Tutto questo arriva a ridosso di un periodo in cui avevo praticamente smesso col cinema. Dimostra che bisogna tenere duro in questo lavoro: un minuto c’è la consacrazione, quello dopo finisce tutto. Sono mestieri da prendere con moderazione.

Il successo del suo Cardinal Voiello all’estero se lo aspettava? 
Fin dall’inizio tutti dicevano che Voiello era il personaggio più bello della serie, cosa che mi metteva addosso un’incredibile ansia.
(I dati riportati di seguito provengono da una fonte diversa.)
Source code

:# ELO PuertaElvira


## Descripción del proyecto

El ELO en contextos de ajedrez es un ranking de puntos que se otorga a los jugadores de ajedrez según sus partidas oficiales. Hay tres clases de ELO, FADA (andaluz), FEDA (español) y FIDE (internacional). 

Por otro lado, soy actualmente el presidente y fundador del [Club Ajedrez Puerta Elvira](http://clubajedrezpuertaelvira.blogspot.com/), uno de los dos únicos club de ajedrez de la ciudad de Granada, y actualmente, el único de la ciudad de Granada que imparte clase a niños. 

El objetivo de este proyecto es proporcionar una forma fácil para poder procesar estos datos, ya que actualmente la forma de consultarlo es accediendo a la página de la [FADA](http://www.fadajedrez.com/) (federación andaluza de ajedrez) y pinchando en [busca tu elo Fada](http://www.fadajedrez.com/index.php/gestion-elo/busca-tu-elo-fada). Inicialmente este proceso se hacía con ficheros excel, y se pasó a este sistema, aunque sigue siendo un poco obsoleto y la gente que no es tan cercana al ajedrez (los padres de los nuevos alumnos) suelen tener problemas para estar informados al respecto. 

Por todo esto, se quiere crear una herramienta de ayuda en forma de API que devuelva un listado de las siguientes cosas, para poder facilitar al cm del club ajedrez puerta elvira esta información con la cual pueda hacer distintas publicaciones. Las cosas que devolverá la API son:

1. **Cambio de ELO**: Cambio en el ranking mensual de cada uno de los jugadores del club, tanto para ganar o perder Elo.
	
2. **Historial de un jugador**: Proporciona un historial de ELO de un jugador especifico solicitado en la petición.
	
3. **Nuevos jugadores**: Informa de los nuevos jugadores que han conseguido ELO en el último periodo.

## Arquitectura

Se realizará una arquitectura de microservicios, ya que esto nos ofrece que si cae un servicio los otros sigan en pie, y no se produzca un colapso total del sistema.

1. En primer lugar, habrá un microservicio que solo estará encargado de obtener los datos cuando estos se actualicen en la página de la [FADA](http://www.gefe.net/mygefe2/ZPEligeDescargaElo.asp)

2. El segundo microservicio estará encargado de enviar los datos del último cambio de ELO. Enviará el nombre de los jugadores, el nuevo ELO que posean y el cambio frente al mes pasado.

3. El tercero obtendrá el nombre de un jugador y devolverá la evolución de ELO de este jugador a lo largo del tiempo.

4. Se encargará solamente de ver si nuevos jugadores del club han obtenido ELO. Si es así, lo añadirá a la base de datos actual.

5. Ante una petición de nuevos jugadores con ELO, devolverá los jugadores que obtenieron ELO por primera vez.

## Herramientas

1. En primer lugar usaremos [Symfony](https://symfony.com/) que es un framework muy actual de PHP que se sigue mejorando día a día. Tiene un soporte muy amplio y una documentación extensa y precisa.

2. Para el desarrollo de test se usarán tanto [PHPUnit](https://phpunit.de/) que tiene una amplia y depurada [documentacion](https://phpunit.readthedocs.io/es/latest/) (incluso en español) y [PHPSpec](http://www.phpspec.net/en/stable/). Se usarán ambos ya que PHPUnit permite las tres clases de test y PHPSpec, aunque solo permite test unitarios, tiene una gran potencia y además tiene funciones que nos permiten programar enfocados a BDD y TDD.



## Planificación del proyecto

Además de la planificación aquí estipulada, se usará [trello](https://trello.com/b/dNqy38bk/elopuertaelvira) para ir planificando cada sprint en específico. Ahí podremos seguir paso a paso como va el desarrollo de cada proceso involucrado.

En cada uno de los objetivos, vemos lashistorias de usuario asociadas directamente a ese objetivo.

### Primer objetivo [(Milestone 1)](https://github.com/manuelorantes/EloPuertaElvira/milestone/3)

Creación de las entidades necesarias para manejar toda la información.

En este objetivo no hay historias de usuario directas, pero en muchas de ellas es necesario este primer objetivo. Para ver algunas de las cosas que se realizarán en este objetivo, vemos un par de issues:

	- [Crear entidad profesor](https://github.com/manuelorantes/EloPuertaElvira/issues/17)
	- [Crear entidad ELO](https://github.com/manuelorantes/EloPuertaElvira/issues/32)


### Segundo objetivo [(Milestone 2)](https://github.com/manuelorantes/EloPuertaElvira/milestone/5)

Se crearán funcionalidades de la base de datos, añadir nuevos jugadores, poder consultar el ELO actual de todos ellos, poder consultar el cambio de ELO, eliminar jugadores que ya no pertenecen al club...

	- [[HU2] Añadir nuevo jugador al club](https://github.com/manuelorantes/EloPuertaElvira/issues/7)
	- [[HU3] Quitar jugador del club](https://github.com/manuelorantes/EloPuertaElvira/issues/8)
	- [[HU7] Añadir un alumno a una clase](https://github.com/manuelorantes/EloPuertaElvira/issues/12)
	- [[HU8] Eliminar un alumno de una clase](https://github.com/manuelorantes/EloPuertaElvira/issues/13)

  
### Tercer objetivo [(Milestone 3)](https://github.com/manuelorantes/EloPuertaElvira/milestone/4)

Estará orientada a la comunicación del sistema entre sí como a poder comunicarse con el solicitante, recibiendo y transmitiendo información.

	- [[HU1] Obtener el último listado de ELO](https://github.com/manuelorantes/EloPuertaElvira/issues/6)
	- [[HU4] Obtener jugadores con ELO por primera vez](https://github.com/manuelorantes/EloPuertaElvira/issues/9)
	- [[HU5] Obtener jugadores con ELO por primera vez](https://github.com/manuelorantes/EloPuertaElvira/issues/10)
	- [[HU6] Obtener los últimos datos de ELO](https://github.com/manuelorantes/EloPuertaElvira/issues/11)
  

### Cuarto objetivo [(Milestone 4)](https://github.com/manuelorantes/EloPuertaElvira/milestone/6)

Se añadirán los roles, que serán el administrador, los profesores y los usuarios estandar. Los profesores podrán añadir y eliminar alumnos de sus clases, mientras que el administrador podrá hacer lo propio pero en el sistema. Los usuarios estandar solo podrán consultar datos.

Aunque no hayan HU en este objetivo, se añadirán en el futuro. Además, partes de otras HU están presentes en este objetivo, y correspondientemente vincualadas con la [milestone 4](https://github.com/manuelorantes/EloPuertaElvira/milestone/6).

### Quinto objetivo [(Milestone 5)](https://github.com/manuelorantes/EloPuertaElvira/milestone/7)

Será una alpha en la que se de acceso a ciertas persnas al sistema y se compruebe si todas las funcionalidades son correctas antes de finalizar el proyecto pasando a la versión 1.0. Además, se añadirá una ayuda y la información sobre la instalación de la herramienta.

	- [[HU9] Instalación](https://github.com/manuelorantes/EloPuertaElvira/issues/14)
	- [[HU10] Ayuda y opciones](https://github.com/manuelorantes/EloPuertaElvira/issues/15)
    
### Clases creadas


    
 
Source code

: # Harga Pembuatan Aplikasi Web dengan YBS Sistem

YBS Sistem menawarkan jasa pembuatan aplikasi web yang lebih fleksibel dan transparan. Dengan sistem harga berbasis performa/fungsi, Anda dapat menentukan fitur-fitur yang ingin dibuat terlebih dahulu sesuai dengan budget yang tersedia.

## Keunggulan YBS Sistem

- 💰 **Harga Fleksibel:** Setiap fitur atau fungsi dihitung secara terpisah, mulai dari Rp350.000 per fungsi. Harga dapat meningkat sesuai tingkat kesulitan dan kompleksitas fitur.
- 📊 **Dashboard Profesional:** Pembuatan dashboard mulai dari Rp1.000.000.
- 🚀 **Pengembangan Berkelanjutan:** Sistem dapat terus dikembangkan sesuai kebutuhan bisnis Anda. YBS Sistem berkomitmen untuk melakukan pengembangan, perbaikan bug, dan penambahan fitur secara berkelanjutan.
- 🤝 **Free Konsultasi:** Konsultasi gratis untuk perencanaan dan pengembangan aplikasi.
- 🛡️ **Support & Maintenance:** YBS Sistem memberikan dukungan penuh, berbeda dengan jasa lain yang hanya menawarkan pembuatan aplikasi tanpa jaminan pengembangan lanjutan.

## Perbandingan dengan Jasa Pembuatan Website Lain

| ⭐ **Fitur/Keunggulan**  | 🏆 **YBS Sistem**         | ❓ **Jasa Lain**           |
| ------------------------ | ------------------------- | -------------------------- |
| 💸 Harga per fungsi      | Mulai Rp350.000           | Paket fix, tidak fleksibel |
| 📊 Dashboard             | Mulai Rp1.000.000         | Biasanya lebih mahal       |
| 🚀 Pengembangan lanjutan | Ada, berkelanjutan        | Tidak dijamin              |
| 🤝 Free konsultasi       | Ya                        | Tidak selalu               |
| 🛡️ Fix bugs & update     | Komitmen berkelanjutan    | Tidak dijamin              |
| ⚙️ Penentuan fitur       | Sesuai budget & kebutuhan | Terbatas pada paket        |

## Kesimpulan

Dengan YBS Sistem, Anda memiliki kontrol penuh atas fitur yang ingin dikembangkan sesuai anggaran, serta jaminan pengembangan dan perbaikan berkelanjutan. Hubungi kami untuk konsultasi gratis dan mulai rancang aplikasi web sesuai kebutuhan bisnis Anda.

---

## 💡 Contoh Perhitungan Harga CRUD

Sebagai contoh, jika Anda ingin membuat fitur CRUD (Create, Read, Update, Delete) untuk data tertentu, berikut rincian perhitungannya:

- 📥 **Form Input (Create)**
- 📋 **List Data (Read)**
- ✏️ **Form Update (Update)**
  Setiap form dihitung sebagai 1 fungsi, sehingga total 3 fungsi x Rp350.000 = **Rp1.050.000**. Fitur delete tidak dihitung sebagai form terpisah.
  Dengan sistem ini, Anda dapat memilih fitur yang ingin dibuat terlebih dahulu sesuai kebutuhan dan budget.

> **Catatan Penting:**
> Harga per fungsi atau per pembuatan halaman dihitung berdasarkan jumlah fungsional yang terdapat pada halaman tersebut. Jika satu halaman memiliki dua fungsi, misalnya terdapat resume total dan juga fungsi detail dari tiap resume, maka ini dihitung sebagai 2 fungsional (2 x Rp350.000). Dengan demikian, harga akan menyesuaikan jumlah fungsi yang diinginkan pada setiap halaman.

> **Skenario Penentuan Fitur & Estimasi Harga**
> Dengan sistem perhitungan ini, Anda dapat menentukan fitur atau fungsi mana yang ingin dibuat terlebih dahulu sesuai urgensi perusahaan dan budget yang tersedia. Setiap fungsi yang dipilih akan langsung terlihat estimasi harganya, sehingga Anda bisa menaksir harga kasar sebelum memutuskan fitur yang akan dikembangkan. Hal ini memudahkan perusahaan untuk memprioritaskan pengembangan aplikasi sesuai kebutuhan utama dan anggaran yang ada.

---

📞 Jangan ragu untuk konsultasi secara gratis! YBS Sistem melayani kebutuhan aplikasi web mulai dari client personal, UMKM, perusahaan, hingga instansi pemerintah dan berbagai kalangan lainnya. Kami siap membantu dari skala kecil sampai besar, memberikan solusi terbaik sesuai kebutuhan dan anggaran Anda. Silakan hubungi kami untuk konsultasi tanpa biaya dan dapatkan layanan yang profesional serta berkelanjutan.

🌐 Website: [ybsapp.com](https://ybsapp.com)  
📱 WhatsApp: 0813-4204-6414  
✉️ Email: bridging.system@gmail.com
Funziona all’estero perché ha una italianità riconosciuta, è un personaggio molto concreto, uno che forse hai conosciuto o che pensi possa esistere. Una grande personalità con molte oscurità, un carattere denso. Scritto come solo Paolo sa fare. Lui riesce a creare personaggi incredibili che diventano credibili su un altro livello, il piano del mito.

Cosa le manca adesso? Fare un cattivo? Guadagnare di più?
Il problema per noi attori è che non puoi prevedere niente. Anche l’incontro con Paolo Sorrentino è avvenuto per caso, a dispetto forse del reciproco interesse. Sono incastri astrali che mi fanno credere al fatalismo. Sarà anche che sono meridionale. Ma preferisco non pensare al domani. Perché magari è meglio di come me lo immagino.